Directed by Mike Figgis; Starring Julian Sands, Saffron Burrows, Stefano Dionisi, Kelly MacDonald, Gina McKee, Jonathan Rhys-Meyers, and Bernard Hill |
Mike Figgis could go in the books as one the most off-beat and unpredictable directors out there. He might make a beautiful drama like Leaving Las Vegas, or he might serve you with the ugliest of ugly films, Mr. Jones. Entering into the theatre for The Loss of Sexual Innocence, I was completely unsure of which I would be seeing, the good or the bad Figgis. Most critics had disliked the film, including Leonard Maltin who gave it his lowest rating, but Roger Ebert thoroughly liked the film. So what exactly was The Loss of Sexual Innocence? More or less, boring.
I can safely say that no other film has been more of a task to sit through than this, every scene comes leaving you hoping that the next will be the title scroll (a problem found quite often since Figgis enjoys black fades for dramatic effect). I was squirming in my seat continually, thanks to the uncontrollable repetitiveness and the unbelievable murkiness of the film. No, I’m not saying that I wanted a light, happy film, but the darkness and the cynicism of the film was actually a turn off in the film. For a film to be meant as a testament to the natural act of sex, it was rather dim in its view, almost as if it was Pat Buchanan’s The Loss of Sexual Innocence.

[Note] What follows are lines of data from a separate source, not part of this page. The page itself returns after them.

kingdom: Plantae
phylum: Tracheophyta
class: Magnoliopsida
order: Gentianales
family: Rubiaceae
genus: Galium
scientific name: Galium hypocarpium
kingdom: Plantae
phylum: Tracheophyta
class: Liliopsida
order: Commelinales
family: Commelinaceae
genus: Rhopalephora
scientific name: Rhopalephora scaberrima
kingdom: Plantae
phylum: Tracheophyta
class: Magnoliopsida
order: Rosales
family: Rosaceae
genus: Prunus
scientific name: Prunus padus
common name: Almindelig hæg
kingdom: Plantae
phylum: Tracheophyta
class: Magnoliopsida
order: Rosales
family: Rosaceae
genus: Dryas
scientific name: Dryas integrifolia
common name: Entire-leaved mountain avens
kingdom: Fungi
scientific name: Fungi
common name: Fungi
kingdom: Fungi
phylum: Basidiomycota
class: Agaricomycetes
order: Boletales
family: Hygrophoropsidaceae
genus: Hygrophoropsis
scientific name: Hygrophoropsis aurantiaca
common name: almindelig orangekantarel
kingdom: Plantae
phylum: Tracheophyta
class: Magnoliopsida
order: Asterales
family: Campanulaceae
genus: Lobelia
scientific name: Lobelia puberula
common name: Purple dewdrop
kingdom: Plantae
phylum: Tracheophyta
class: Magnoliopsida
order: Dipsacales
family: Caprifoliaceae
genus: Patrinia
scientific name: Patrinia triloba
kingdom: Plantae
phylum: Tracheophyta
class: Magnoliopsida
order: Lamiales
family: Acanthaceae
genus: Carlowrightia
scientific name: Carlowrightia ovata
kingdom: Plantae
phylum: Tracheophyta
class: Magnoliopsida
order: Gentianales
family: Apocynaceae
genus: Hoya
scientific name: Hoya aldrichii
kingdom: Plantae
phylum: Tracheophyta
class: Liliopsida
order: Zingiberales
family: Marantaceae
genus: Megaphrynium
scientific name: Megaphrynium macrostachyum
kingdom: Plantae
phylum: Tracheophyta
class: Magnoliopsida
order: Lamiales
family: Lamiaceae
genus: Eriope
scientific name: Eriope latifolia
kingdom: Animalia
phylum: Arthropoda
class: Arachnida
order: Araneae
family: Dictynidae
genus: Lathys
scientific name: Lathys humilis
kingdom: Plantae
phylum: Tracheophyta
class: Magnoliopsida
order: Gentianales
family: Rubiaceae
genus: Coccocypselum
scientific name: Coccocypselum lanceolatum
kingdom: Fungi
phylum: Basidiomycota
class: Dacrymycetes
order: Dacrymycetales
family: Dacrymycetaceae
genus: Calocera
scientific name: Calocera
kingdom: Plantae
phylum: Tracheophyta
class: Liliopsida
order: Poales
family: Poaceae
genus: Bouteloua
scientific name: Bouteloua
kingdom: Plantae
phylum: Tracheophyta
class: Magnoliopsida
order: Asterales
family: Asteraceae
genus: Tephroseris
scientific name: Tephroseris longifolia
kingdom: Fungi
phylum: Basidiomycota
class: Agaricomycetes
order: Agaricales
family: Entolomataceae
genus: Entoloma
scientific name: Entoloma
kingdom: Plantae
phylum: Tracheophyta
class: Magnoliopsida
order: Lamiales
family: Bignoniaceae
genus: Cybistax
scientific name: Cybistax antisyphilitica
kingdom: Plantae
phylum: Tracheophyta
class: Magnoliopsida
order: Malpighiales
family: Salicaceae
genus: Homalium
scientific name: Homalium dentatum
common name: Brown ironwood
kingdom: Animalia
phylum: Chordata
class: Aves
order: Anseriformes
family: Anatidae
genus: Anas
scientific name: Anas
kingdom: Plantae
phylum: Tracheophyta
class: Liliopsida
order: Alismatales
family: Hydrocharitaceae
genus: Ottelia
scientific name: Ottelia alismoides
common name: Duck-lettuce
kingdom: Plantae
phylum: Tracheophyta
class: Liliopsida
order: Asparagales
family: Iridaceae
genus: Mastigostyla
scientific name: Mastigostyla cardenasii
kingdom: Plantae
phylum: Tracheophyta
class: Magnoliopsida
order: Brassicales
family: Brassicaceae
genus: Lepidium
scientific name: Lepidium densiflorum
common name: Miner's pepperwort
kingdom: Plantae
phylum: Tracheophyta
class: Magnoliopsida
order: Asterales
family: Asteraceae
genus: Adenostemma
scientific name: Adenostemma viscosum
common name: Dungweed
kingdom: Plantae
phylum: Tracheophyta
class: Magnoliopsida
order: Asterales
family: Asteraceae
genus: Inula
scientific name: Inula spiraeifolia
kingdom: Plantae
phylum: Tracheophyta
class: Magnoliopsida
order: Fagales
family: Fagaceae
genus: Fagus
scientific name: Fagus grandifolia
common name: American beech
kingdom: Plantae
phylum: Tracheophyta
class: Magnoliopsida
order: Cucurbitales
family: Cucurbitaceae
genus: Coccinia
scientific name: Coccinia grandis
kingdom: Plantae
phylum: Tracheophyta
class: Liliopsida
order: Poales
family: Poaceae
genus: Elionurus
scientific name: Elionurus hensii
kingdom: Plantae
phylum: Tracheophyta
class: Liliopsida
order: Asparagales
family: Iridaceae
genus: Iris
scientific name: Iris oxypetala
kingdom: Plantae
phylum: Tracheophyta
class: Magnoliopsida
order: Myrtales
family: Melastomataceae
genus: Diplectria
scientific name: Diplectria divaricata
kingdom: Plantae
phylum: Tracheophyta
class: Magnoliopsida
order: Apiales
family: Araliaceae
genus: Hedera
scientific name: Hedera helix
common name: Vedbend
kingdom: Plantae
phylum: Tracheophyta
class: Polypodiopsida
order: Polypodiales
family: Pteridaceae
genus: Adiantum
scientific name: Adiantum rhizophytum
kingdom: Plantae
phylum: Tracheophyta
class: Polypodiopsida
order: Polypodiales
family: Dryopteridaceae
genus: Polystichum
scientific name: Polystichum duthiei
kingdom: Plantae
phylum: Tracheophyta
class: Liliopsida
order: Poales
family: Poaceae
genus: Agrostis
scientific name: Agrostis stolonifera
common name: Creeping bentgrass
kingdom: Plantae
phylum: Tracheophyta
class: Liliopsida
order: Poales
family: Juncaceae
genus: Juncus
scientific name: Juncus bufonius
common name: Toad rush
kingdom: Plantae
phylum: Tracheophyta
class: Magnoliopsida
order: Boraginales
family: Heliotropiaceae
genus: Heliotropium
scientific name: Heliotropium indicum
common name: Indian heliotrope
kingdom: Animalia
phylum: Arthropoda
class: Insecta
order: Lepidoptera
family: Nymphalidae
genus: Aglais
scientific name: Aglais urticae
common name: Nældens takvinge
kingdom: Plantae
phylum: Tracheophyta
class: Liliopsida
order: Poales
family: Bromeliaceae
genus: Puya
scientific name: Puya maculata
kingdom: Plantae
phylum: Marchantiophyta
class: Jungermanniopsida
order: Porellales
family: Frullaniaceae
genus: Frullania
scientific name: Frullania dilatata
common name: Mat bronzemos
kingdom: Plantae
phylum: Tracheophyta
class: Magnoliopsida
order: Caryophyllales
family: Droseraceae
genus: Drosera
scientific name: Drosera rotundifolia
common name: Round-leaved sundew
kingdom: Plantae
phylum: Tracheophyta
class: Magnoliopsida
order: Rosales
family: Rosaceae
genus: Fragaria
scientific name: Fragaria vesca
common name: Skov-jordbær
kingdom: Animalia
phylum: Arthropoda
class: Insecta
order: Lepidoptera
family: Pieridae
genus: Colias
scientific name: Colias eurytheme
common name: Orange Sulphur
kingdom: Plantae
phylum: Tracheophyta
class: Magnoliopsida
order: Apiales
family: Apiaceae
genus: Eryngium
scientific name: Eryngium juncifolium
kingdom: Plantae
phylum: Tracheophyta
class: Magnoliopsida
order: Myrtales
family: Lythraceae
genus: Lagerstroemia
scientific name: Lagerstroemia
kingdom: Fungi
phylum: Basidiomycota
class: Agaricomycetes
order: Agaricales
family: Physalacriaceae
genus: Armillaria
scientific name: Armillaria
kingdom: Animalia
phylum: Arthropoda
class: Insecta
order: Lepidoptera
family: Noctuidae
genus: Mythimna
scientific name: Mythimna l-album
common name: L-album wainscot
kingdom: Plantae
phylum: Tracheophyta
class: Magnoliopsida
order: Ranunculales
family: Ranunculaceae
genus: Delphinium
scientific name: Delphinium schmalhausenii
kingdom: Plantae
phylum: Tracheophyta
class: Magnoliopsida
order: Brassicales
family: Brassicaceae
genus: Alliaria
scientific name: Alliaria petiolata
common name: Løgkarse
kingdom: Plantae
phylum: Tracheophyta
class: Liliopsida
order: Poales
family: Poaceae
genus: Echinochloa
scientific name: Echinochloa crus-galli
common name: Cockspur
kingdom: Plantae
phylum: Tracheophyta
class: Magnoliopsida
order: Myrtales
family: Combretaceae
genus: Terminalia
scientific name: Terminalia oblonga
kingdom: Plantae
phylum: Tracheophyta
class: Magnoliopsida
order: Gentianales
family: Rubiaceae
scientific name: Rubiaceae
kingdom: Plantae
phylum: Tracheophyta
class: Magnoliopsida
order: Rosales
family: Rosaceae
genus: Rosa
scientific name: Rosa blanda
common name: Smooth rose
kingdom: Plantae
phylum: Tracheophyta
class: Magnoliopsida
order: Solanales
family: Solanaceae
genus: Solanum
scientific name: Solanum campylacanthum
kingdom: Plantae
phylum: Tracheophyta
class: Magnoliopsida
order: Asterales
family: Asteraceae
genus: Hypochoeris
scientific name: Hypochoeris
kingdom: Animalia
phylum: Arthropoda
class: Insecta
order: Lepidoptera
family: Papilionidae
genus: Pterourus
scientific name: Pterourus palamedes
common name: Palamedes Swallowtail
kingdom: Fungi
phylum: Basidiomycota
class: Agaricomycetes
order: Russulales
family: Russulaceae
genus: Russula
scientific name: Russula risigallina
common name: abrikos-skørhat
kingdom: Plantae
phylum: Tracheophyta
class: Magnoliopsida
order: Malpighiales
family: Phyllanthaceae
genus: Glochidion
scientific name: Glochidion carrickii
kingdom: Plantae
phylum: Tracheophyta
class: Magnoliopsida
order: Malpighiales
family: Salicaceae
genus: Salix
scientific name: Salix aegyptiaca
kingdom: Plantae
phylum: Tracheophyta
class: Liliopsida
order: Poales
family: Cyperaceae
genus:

The film is more or less vignettes of one man’s life and the many moments in it when he seems to have lost his sexual innocence, ranging from spying a near nude woman as a small child in Kenya to walking into a bathroom filled with pornographic pictures on the floor on a road trip with his wife and child. The man, played by Sands, is a documentary filmmaker, who is set to film in Africa and remembering this stuff on the way. What real meaning does this have? It’s not really clear, nor am I terribly interested in trying to figure it out. Oh, and by the way, intermittently during this story, we are shown the birth of Adam and Eve to their subsequent dismissal from the Garden of Eden (a part of the film that I will admit to liking).
The film is well shot, that is one thing that I cannot say is wrong with the film, but it just is not enough to completely give merit to this film. I’ve seen some bad films over the years that have tried to be risqué, but none of them had the biting commentary of Happiness or Election, neither of which had any nudity to my recollection. The script does not carry the film, nor does it really seem like there is one, the film is mostly silence, and let’s face it, Mike Figgis is no Ingmar Bergman (has Bergman become the official comparison to anybody that tries something in films these days?). There were small moments of the film that I liked, but little more.